Lines of data

- - - - -

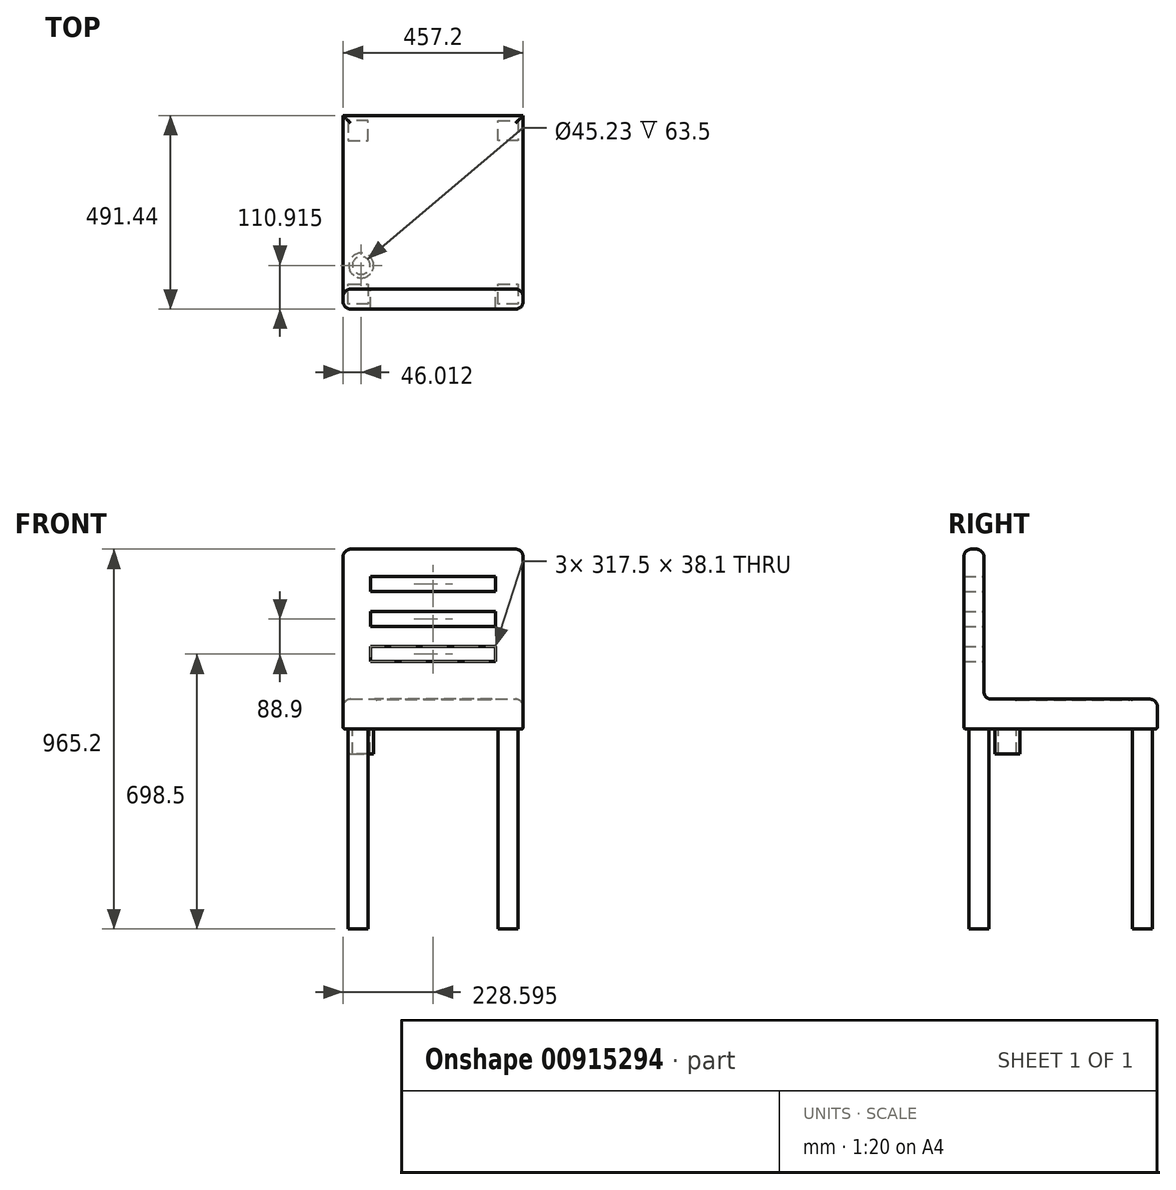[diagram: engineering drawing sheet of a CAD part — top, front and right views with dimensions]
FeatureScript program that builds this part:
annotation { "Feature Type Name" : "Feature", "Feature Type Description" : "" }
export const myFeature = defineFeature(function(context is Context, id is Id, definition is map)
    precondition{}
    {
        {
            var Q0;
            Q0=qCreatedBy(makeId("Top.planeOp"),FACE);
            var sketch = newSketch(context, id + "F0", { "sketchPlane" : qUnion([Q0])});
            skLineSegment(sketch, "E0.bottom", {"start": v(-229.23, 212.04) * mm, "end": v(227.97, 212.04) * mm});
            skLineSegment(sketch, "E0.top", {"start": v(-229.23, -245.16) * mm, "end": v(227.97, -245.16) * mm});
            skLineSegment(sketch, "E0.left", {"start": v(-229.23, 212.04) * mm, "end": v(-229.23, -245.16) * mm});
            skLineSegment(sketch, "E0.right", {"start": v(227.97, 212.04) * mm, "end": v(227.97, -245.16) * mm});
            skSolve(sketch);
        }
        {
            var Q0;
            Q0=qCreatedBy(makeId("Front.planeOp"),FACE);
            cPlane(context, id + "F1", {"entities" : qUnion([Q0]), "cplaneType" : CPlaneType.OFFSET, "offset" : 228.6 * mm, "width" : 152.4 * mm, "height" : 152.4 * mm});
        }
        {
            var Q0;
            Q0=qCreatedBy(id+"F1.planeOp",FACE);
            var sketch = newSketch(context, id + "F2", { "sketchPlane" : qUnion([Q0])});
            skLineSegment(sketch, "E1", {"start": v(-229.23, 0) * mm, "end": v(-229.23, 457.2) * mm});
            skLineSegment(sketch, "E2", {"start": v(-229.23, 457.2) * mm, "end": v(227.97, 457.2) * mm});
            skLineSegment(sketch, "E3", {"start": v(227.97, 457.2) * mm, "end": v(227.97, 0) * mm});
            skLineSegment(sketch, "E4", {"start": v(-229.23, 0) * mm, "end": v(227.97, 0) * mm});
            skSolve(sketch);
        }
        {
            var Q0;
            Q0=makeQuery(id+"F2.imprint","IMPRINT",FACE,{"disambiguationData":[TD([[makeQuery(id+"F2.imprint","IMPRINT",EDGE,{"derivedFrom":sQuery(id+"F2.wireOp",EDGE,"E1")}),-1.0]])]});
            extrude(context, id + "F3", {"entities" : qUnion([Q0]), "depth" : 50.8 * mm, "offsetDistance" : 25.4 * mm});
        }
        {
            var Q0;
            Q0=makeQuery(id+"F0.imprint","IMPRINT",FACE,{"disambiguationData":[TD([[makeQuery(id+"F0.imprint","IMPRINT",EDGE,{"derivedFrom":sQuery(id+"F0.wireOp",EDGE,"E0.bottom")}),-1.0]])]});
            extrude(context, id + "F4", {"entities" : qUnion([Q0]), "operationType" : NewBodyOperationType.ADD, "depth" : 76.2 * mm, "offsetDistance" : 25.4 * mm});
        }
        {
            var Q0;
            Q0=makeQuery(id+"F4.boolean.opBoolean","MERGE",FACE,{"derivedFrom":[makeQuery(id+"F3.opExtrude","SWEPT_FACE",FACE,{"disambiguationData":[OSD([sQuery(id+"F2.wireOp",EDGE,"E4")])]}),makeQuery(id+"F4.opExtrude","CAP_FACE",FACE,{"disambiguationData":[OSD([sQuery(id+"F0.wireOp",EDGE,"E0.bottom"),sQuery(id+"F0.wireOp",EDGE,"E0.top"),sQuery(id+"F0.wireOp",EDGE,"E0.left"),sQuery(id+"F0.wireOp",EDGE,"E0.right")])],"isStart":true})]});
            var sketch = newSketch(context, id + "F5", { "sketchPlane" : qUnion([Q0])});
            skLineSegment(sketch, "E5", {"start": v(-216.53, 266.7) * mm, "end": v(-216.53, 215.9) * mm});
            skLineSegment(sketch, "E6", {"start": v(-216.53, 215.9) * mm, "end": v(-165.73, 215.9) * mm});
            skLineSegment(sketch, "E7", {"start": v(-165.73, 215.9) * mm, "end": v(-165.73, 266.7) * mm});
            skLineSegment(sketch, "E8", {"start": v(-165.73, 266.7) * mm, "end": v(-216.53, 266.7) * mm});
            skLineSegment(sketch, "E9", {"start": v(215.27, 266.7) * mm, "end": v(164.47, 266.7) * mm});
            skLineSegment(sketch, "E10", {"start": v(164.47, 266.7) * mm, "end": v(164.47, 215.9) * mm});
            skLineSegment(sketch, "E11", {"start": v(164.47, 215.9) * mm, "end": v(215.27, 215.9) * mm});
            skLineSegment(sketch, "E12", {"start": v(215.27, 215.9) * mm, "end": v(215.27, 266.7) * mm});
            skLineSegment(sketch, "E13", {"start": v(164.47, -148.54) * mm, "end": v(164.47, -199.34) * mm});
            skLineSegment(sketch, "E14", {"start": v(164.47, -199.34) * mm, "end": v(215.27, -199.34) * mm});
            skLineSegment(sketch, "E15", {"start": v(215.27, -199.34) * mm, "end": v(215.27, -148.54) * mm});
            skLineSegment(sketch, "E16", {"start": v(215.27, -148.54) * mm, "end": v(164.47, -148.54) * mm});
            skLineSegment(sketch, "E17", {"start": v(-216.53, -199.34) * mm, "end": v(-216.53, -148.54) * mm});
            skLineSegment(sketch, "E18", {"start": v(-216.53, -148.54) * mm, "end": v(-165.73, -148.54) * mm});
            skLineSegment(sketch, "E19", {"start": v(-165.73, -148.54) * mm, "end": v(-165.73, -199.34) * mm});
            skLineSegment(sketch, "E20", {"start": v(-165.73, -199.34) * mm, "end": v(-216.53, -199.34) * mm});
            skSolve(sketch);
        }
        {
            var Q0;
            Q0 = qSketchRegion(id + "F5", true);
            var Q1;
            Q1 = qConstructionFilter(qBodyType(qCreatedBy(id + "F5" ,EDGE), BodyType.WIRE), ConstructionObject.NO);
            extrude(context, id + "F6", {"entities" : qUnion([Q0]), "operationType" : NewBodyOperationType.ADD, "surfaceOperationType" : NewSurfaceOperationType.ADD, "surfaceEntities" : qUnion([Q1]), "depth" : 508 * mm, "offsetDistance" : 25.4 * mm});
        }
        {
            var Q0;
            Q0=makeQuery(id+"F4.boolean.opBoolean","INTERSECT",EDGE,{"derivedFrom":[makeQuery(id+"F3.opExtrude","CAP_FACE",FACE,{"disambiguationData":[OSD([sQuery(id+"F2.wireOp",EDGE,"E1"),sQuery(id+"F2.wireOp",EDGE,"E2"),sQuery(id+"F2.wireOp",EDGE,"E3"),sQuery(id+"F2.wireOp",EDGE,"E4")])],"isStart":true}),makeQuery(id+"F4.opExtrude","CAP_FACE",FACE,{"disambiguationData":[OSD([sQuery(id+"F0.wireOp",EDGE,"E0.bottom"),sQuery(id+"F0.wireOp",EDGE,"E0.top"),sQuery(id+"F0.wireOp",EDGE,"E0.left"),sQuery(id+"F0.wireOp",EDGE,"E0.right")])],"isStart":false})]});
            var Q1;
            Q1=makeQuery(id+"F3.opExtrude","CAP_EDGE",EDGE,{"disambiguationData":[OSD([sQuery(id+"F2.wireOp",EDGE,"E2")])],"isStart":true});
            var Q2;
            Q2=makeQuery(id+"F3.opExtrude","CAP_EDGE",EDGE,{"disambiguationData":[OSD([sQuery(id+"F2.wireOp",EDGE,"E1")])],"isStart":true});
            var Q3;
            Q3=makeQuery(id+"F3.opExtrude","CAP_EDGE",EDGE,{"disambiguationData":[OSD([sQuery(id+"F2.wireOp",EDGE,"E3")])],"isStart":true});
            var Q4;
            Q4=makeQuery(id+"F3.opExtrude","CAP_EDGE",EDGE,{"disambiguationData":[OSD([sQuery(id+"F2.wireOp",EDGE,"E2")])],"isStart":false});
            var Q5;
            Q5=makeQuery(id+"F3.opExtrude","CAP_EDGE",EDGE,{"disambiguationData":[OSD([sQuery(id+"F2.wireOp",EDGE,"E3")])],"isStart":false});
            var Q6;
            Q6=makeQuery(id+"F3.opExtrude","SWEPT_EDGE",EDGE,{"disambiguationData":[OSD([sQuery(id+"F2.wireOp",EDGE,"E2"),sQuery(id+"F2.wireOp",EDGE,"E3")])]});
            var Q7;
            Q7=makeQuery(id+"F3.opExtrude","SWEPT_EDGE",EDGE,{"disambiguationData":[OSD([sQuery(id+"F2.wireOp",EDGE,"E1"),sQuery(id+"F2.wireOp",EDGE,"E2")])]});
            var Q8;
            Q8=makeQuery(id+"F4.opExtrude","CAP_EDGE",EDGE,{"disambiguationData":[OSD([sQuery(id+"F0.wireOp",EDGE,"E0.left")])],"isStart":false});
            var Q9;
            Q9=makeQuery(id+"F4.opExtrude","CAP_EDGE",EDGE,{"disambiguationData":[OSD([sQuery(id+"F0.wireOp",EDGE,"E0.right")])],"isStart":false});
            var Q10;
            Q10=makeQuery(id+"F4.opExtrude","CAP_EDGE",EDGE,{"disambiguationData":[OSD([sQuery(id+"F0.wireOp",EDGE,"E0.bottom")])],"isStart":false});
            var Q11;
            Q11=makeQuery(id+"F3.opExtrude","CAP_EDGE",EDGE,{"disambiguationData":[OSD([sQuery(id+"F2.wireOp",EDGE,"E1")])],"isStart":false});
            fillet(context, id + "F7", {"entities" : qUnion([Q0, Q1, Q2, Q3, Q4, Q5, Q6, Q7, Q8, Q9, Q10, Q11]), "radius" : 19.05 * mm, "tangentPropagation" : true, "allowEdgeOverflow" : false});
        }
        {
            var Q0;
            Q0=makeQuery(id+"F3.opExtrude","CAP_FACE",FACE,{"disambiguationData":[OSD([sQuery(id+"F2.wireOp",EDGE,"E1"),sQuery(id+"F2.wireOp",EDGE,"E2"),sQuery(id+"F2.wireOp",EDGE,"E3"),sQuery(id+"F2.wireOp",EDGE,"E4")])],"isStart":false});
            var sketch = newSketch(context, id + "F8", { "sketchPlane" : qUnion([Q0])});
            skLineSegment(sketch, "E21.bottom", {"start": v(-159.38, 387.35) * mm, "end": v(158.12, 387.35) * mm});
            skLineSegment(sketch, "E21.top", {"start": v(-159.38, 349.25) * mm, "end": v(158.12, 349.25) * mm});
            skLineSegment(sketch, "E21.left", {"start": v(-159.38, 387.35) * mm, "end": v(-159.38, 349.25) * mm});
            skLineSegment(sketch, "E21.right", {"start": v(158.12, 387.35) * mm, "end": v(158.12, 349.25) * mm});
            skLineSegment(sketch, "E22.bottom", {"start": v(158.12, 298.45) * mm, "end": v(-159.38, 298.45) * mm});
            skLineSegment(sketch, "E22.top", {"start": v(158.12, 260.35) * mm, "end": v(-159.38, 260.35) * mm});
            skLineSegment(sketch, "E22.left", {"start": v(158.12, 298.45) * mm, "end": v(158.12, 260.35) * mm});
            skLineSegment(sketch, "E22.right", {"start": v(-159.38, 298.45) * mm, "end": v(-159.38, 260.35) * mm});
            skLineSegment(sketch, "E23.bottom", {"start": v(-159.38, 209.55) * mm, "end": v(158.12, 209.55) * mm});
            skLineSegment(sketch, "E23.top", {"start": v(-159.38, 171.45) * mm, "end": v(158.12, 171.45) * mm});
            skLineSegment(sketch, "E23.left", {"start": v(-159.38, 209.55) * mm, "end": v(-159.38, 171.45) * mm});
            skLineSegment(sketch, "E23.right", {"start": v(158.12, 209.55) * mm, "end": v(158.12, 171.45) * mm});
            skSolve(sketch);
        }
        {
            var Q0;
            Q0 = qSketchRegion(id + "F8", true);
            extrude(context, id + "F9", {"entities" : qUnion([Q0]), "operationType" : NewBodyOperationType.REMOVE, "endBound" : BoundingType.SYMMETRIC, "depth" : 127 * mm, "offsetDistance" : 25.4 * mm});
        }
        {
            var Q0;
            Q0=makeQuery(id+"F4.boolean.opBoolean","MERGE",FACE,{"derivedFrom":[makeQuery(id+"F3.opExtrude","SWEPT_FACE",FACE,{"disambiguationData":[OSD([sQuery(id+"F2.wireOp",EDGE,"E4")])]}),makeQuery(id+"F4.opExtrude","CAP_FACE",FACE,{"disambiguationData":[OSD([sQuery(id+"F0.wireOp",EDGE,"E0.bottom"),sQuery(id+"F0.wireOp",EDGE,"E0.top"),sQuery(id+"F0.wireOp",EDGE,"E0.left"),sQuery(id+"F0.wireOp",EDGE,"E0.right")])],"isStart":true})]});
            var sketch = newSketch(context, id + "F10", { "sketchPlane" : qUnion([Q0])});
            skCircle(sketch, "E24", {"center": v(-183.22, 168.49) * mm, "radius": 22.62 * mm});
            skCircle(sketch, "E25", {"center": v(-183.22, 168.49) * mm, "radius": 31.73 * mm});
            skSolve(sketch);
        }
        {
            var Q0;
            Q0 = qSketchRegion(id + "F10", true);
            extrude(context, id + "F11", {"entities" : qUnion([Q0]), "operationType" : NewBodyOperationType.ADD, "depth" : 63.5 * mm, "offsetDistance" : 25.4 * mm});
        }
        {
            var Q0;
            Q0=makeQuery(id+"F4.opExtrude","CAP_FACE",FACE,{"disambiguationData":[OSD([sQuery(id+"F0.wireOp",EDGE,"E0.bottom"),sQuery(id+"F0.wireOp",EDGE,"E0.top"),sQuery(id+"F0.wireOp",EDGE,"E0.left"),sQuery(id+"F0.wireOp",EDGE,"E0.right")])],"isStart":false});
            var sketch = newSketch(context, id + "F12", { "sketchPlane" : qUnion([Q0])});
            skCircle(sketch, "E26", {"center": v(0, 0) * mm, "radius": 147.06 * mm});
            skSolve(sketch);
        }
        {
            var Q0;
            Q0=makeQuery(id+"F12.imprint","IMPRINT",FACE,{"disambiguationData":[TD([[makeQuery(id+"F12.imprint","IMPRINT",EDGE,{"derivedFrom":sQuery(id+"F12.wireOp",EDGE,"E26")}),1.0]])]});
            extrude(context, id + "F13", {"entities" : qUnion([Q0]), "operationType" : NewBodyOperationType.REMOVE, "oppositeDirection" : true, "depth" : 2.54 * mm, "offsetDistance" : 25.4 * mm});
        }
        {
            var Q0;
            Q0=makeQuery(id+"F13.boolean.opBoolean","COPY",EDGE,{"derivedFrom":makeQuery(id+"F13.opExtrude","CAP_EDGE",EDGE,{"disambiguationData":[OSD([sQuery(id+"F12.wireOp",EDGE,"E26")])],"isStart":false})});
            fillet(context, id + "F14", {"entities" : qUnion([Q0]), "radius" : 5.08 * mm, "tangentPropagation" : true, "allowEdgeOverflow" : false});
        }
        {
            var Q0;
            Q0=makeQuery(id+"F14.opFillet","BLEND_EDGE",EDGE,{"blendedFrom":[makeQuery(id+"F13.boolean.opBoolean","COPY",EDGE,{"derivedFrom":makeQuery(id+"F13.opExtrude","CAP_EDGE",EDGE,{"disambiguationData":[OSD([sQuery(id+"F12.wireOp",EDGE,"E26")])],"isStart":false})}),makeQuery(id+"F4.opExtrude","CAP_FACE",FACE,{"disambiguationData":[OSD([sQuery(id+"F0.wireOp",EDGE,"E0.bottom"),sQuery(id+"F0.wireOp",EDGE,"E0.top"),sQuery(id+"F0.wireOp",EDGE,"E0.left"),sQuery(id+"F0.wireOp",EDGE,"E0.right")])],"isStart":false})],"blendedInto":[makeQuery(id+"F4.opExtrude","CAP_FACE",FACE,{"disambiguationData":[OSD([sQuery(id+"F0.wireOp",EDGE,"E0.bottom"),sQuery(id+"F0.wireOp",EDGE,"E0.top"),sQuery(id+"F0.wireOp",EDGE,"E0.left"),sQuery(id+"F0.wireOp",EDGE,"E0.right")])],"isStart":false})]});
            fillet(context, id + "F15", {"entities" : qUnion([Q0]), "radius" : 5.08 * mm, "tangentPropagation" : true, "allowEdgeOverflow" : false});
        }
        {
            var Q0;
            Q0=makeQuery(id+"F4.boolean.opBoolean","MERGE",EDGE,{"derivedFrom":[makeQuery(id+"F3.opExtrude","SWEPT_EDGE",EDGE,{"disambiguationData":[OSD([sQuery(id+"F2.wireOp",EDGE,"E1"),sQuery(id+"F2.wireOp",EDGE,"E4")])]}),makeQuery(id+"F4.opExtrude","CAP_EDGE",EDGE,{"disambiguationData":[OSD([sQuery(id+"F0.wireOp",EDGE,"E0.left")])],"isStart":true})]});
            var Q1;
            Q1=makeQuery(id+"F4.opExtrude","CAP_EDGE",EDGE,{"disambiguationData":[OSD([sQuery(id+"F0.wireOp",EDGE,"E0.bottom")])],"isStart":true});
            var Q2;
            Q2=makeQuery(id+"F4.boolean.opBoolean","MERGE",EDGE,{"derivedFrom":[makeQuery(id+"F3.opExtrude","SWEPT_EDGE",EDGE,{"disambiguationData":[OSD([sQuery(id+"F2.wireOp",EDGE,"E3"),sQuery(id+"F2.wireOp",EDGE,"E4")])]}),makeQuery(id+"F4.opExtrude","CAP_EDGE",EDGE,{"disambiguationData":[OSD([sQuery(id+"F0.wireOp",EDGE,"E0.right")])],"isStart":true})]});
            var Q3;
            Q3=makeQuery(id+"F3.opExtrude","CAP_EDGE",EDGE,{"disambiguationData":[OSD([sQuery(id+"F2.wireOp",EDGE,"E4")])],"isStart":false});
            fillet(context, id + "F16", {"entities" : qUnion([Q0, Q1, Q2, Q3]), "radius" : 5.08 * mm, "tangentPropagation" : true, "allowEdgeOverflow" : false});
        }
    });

- - - - -

_GIVEN EXERCISE_
Which lines in the material contain the string "planeOp"? Find and copy each of them, matching case exactly.

_ANSWER TO THE TASK_
            Q0=qCreatedBy(makeId("Top.planeOp"),FACE);
            Q0=qCreatedBy(makeId("Front.planeOp"),FACE);
            Q0=qCreatedBy(id+"F1.planeOp",FACE);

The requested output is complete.